"""

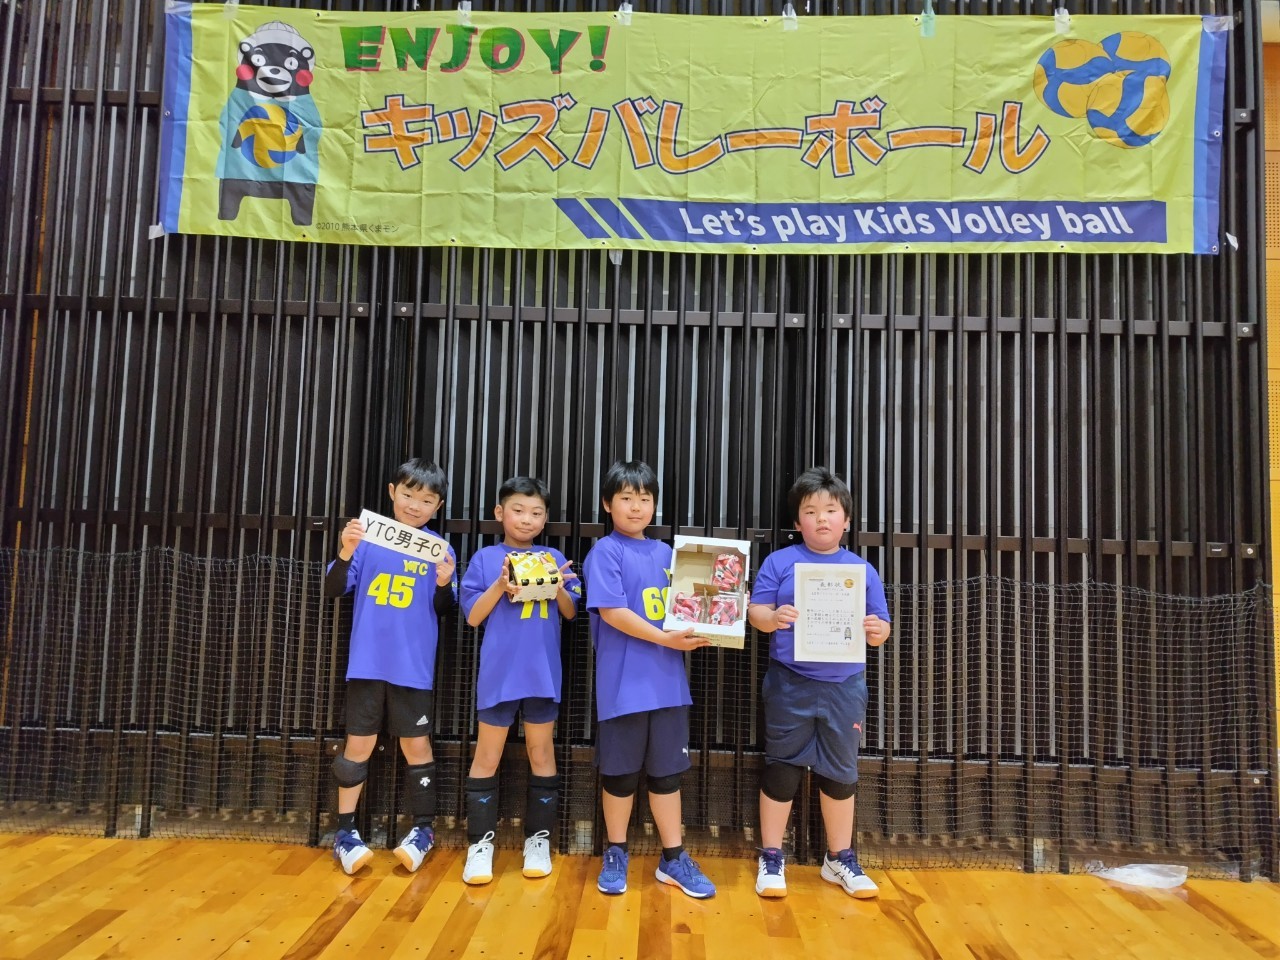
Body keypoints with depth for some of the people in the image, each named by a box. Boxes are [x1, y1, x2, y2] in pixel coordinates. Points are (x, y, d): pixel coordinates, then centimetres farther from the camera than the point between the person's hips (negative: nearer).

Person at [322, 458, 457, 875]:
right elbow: (332, 590, -3)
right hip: (367, 662, 1)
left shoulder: (439, 549, -1)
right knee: (359, 744, 7)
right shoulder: (368, 537, -1)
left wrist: (444, 583, -21)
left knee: (416, 745, 7)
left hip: (413, 666, 0)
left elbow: (442, 610, 0)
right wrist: (346, 553, -20)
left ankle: (423, 830, 22)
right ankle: (345, 831, 21)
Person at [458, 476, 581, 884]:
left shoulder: (553, 558, 6)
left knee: (541, 753, 11)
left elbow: (571, 613, 5)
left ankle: (539, 838, 23)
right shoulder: (485, 559, 0)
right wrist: (501, 583, -17)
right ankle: (480, 842, 18)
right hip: (499, 672, -1)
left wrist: (559, 587, -14)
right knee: (487, 756, 6)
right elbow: (472, 617, -3)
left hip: (542, 673, 2)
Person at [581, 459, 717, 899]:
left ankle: (673, 858, 25)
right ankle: (615, 855, 27)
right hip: (624, 681, -5)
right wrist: (665, 639, -21)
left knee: (667, 770, 13)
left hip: (667, 680, 5)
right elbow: (611, 611, -16)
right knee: (621, 771, 9)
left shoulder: (665, 553, 11)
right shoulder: (605, 552, -7)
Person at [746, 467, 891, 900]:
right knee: (782, 766, 7)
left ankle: (840, 859, 31)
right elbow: (755, 613, -5)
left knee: (840, 770, 15)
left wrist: (877, 631, -18)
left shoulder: (863, 570, 3)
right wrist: (773, 617, -26)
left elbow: (880, 630, 4)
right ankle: (770, 859, 21)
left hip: (844, 686, 2)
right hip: (790, 685, -2)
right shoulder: (779, 562, -3)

"""

# Activity
Could you lay out the data as a numbered list, starting with the line that contains "left elbow: (571, 613, 5)" and going on through the last line of the data, with blank lines left out?

# Result of this task
1. left elbow: (571, 613, 5)
2. left ankle: (539, 838, 23)
3. right shoulder: (485, 559, 0)
4. right wrist: (501, 583, -17)
5. right ankle: (480, 842, 18)
6. right hip: (499, 672, -1)
7. left wrist: (559, 587, -14)
8. right knee: (487, 756, 6)
9. right elbow: (472, 617, -3)
10. left hip: (542, 673, 2)
11. Person at [581, 459, 717, 899]:
12. left ankle: (673, 858, 25)
13. right ankle: (615, 855, 27)
14. right hip: (624, 681, -5)
15. right wrist: (665, 639, -21)
16. left knee: (667, 770, 13)
17. left hip: (667, 680, 5)
18. right elbow: (611, 611, -16)
19. right knee: (621, 771, 9)
20. left shoulder: (665, 553, 11)
21. right shoulder: (605, 552, -7)
22. Person at [746, 467, 891, 900]:
23. right knee: (782, 766, 7)
24. left ankle: (840, 859, 31)
25. right elbow: (755, 613, -5)
26. left knee: (840, 770, 15)
27. left wrist: (877, 631, -18)
28. left shoulder: (863, 570, 3)
29. right wrist: (773, 617, -26)
30. left elbow: (880, 630, 4)
31. right ankle: (770, 859, 21)
32. left hip: (844, 686, 2)
33. right hip: (790, 685, -2)
34. right shoulder: (779, 562, -3)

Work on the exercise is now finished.